When you play around with websites, you often get a good feeling how much “engineering” work and thoughts are put into the site. Think of things like SQL injection and shell escape injection, which were a problem a few years ago. If you encounter today a site which is vulnerable to such a problem, it’s either a problem of the budget (which is a lame excuse because modern frameworks avoid such problems) or the skill of the developer. An up-to-date site isn’t affected anymore by such problems.
A problem, which is clearly visible, but often not known to application developers and architects is the content structure, which is exposed to the user by the URL. Consider the following small example for a simple content structure:
/content/brand/en/home
for the startpage of a CQ-based website. The “home”-handle is the startpage and is thus called via
www.example.com/content/brand/en/home.html
So, where’s the problem? Well, most templates provide a kind of HTML representation of their content. So let’s try
www.example.com/content/brand/en.html
maybe also a structure handle such as the language node (which is often just used to differentiate between languages) does also provide a HTML representation of its content; so it could just render its child nodes as a dotted list.
So, what’s then? Does it harm, if you reveal, that you provide beside english also chinese content? No, it doesn’t. Most times it doesn’t. But when you already have fresh content ready, but not yet linked? It would appear in such a list. Or if you have “hidden content”, functions which are known only to a small group of people? Things, which aren’t secured by authentication and authorization. Suddenly someone has found your private data and could make use of it.
The trash can for functionality is often a folder named “tools”; developers tend to place everything there which doesn’t fit well into any other category. So you can find there contact forms, search functionality and other stuff. So what happens if you call
www.example.com/content/brand/en/home/tools.html
Does it also your show unused/crappy/new functions, which aren’t used in the website, but are still there? Because for convenience some developer thought, it would be cool to have all tools listed without major hassle (1 bookmark instead of 10). Bad idea, you just showed all your available tools to someone, who shouldn’t see them.

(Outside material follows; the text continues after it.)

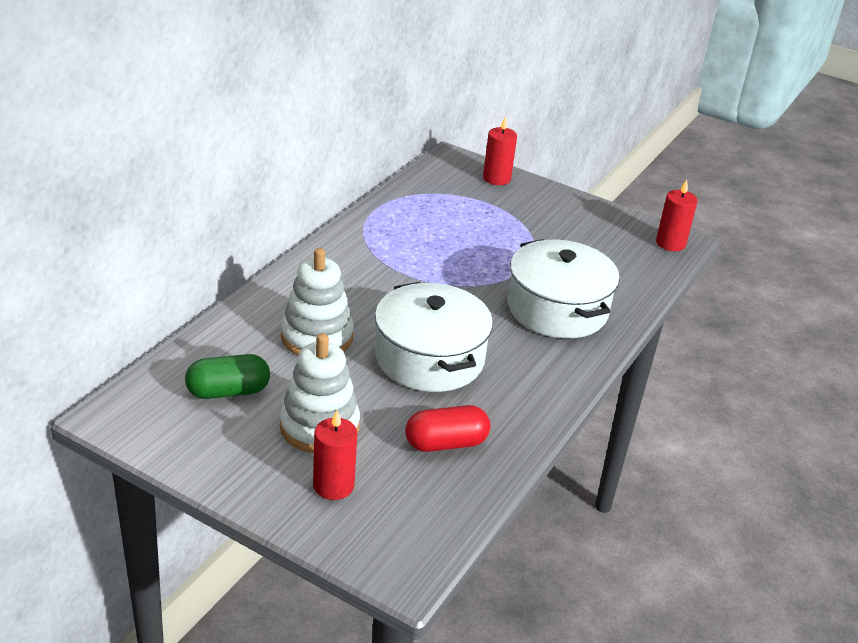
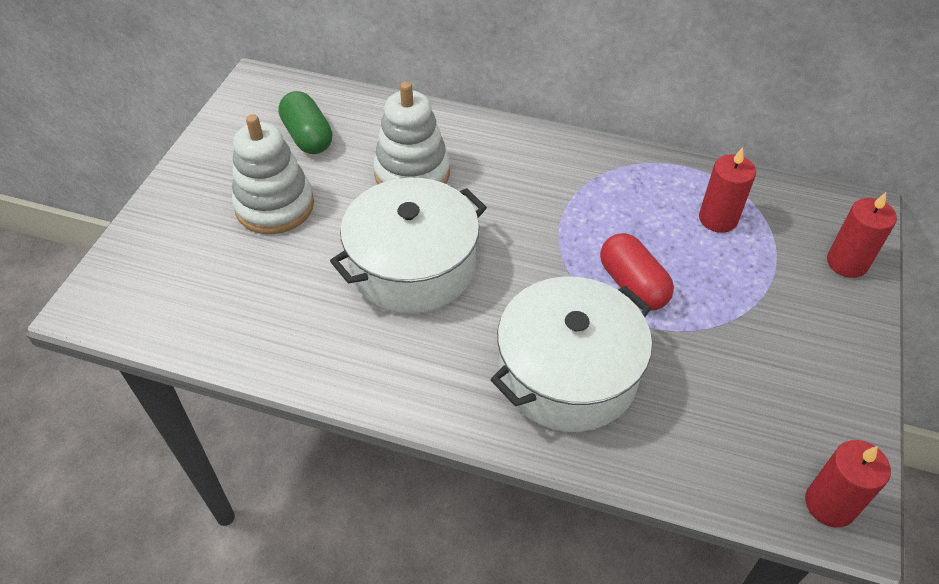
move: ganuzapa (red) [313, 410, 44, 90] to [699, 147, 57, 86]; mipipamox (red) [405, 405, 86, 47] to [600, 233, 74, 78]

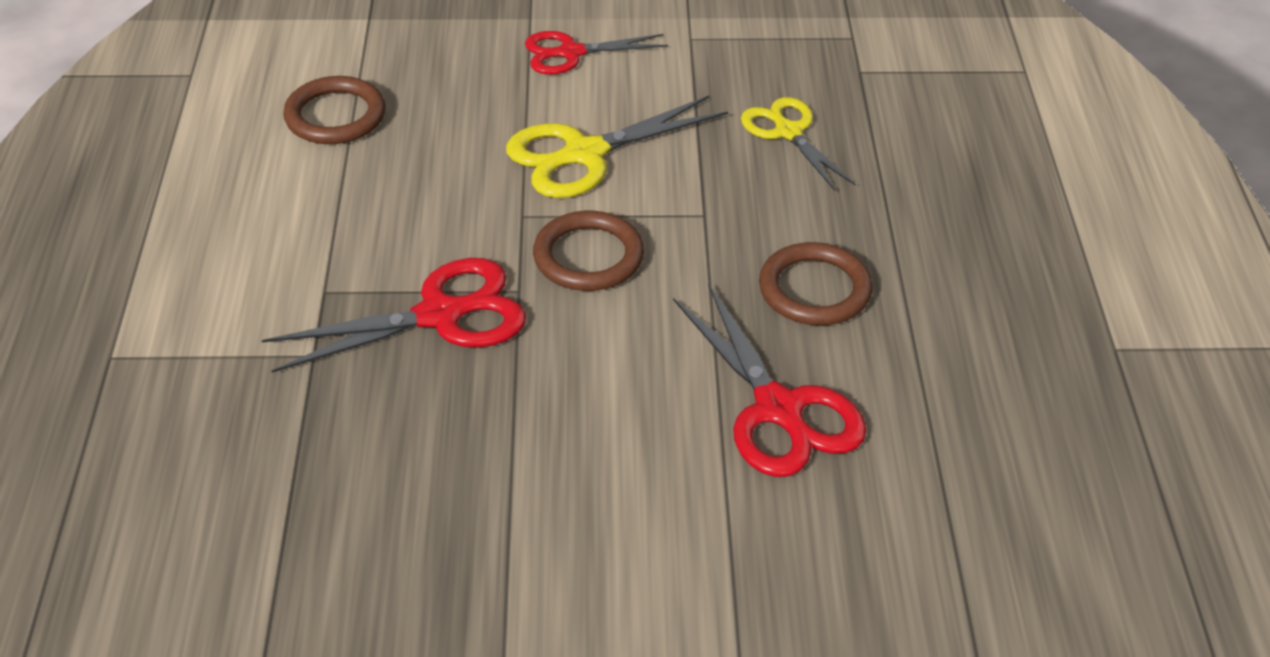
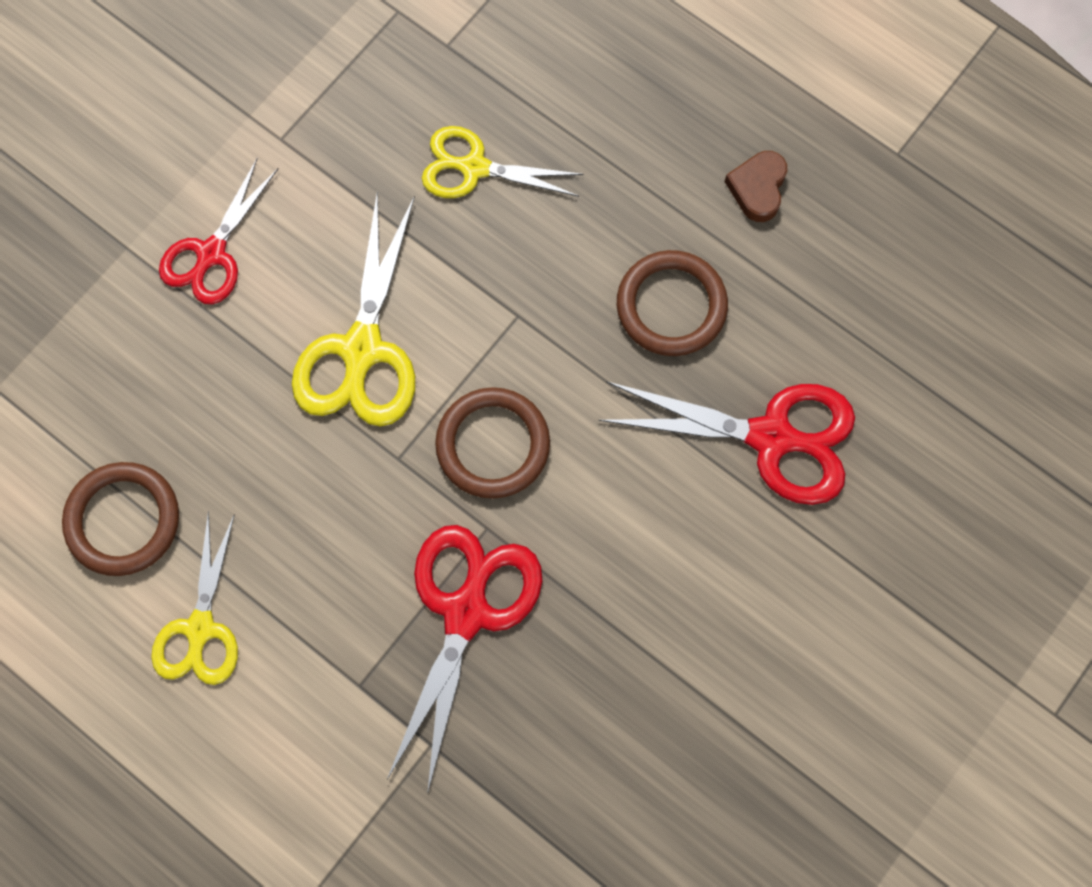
insert:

So check you your site, that strucutre nodes, which are only used to structure your content, cannot be rendered at all or don’t reveal any information, which could be useful for an attacker. Either return an empty page or (suggested) return the HTTP statuscode “403” (access denied). Don’t reveal data when it isn’t necessary. A well-engineered site also takes care of such “attacks” and doesn’t reveal any data which could be of use for a potential attacker.
I’ve already done such tests on several CQ-based websites and found (beside some other things) a monitoring page (containing version information of used libraries) and also a hidden webspecial which was dedicated to a member of the webteam, heading for another location (hi, Katrin!). All of these information were public viewable (on a major corporate website!) just by playing around with path names and following then links.